» Ketentuan Latihan:
Jawab pertanyaan berikut berdasarkan kutipan tentang Dharma Wacana di bawah.
(a) Dengan apa Dharma Wacana tidak boleh dimulai?
(b) Kapan suatu Dharma Wacana dikatakan berhasil?
(c) Pada bagian "3.1.2 Pendengar", isi Dharma Wacana harus sesuai dengan apa saja?

6. Menanamkan keyakinan.
  1. Timbulkan kesan pada hati pendengar anda.
  2. Ulangi persoalan-persoalan yang di anggap penting dan perlu di ketahui secara pasti oleh pendengar saat dharma wacana.
  3. Hubungkan pesan (message) dengan masalah yang berkaitan dengan kepentingan pendengar.

7. Pembukaan dan penutup
Suatu Dharma Wacana di katakan berhasil jika mampu menggerakkan dan menumbuhkan support dan partisipasi pendengar dari awal sampai akhir. Untuk menuju keberhasilan petugas Dharma Wacana tampil di depan audient, ada beberapa hal penting yang perlu di perhatikan, antara lain:
  1. Jangan memulai Dharma Wacana dengan suatu permintaan maaf,
  2. Buatlah judul yang menarik
  3. Mulailah dengan pernyataan Iktisar beberapa penting topik yang anda kemukakan dan ada hubungannya dengan kepentingan pendengar,
  4. Tunjukan fakta yang membuat ketegangan di hati pendengar.
  5. Pergunakan ilustrasi yang spesifik
  6. Aturlah intonasi suara anda dengan cara; ubahlah gelombang nada suara anda dari yang tinggi ke yang lebih rendah dan sebaliknya; tempo anda dapat di ubah-ubah dari gelombang lambat dan sebaliknya; berhentilah sejenak kita anda mengucapkan kata atau kalimat penting

3.1.2 Pendengar
Unsur yang ini juga memegang peranan yang sangat penting dalam mendukung keberhasilan Dharma Wacana. Isi Dharma Wacana harus sesuai dengan keadaan situasi dan profesi pendengar, tingkat pendidikan, usia dan sebagainya sehingga keberhasilan bisa di peroleh. Oleh karena itu, Pendharma Wacana harus mendapat informasi awal terlebih dahulu, apa, siapa, mengapa pendengarnya, pendengar juga sehat fisik dan mental.

» Informasi Tersedia:
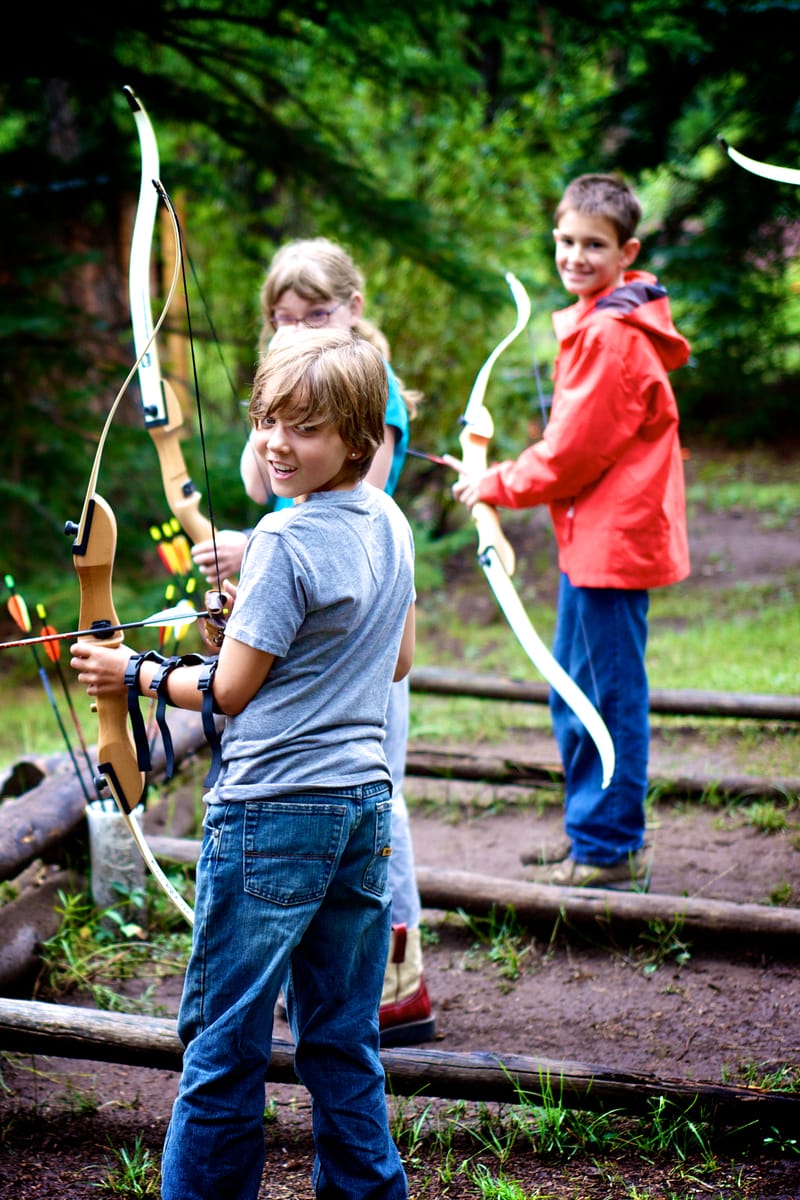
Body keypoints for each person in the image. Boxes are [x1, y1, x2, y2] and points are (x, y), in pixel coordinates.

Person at [72, 327, 414, 1200]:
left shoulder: (285, 541)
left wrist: (130, 671)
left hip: (273, 815)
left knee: (223, 1041)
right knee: (341, 1039)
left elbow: (227, 694)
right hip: (364, 809)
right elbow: (396, 657)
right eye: (269, 420)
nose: (276, 443)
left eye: (305, 428)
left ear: (359, 438)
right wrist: (243, 619)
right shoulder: (390, 520)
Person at [192, 237, 434, 1044]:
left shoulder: (366, 401)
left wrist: (141, 677)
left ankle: (398, 977)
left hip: (350, 637)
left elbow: (342, 504)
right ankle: (340, 991)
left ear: (352, 312)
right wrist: (276, 417)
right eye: (281, 319)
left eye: (315, 316)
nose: (296, 329)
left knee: (373, 798)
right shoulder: (296, 410)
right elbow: (270, 484)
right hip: (313, 616)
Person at [449, 173, 691, 888]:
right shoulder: (598, 322)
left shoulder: (612, 335)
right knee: (575, 690)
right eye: (566, 241)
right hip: (597, 543)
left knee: (603, 697)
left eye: (594, 245)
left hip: (612, 548)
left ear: (628, 252)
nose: (576, 256)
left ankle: (608, 849)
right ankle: (596, 833)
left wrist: (492, 482)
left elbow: (572, 453)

» Hasil Latihan:
(a) Dengan suatu permintaan maaf.
(b) Jika mampu menggerakkan dan menumbuhkan dukungan serta partisipasi pendengar dari awal sampai akhir.
(c) Dengan keadaan situasi dan profesi pendengar, tingkat pendidikan, usia, dan sebagainya.